The year one reaches the age of 61 is also called hwangamnyeon (lit. year of the return to gap) or gamnyeon (lit. gap year), and one’s birthday in that year is called hwangamnal (lit. day of the return to gap) or gamnal (lit. gap day). In the morning of one’s 61st birthday, the children throw a banquet to celebrate the occasion and offer liquor in supplication for the parent’s well-being and longevity. The eldest son and his wife offer the first cup, followed by other children in descending order. If it is the 61st birthday of a deceased parent, the children hold a memorial rite at home or at the graveside of the deceased in the morning. If the hwangapju (lit. 61st birthday person) or the guest of honor has a living parent, a dolsang (first-birthday party table) is also prepared in front of a formal banquet table (keunsang), and he or she offers liquor and bows to his or her parent before making sweet gestures to please them.

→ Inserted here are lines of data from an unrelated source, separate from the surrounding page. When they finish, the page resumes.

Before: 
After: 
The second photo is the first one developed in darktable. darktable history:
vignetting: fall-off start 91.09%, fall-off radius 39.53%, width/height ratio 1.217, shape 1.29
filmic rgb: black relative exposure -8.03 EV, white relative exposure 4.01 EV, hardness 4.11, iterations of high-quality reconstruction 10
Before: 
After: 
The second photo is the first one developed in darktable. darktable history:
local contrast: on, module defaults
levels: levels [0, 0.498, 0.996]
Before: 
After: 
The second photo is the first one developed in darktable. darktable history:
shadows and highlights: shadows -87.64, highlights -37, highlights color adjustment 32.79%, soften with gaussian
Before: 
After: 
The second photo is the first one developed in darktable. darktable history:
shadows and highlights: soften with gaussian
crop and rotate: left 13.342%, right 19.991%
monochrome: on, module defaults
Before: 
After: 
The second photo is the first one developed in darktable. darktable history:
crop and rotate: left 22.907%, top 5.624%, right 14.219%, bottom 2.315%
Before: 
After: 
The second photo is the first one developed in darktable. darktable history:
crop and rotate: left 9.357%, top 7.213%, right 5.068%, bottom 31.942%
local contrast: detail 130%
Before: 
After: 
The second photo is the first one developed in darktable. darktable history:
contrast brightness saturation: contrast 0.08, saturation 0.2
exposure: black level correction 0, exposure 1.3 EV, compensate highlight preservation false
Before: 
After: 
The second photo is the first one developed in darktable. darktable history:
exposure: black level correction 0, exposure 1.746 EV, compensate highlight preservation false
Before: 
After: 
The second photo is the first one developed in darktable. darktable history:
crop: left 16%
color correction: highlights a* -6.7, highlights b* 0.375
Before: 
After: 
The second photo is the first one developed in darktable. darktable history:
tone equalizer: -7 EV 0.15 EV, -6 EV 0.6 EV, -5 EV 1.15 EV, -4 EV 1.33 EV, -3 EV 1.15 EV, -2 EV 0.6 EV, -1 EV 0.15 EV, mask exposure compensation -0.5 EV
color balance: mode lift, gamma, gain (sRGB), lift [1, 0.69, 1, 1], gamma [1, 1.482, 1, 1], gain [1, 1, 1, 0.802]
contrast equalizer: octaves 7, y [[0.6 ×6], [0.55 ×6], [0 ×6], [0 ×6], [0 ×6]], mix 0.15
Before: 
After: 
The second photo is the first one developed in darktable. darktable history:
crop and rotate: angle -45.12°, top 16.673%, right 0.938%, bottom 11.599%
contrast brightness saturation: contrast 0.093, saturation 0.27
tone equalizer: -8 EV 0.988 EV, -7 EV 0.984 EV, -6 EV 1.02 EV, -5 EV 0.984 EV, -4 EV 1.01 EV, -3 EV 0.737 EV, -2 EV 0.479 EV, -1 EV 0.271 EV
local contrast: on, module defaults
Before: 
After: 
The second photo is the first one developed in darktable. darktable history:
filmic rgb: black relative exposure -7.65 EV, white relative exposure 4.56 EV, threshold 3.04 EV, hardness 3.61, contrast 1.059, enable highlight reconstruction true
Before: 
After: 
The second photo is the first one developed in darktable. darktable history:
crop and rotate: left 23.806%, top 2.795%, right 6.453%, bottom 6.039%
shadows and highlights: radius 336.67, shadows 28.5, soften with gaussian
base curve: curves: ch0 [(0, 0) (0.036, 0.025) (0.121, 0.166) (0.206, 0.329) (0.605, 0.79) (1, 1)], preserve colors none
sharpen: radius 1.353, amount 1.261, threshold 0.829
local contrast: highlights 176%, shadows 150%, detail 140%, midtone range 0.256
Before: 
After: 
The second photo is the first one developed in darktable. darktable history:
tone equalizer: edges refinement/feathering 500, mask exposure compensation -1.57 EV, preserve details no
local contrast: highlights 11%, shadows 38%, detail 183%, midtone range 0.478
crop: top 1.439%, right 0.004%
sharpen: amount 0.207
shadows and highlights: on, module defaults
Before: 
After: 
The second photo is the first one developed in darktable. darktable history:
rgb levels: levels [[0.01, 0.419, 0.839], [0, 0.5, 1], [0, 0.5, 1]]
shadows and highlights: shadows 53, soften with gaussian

At the 61st birthday banquet, a splendid celebratory table of food is offered to the birthday person, and separate tables (juansang) for the guests. Although varied depending on family, region, economic situation and season, the main table setting was little different from that on the table for ancestral memorial rites, which is why the banquet is also called sanjesa (lit. memorial rite for the living). The only difference is that there is no soup or rice on the banquet table for the 61st birthday. Sometimes a small table of a few simple dishes (immaetsang) is presented behind the splendid table for the guest of honor to snack on as the main table is only for display until the party is over. Dishes on the banquet table are served in odd numbers and the foods are piled in mounds as high as 15㎝, 21㎝ or 27㎝. The table is flanked with gifts and artificial flowers, while the piles of food are adorned with well-wishing characters—such as chuk (Kor. 축, Chin. 祝, supplication), su (Kor. 수, Chin. 壽, longevity) and bok (Kor. 복, Chin. 福, fortune)—by varying the colors of the components. The height of the food on the table is considered a measurement of the filial piety of the children of the guest of honor. Hence, an expert called suksu (Kor. 숙수, Chin. 熟手, lit. experienced hand) is often called in to pile the food higher and decorate it more sumptuously. These days, however, many families skip the banquet for this occasion in favor of a family trip or a trip by the birthday person and his or her spouse.
A person who has passed the age of 61 gains a new status: he or she is officially recognized as a senior member of society who has completed the traditional sexagenarian cycle; in the case of a deceased person, he or she is honored as an ancestral deity who completed the cycle and gives protection to the family. In other words, the birthday ceremony serves to integrate the community.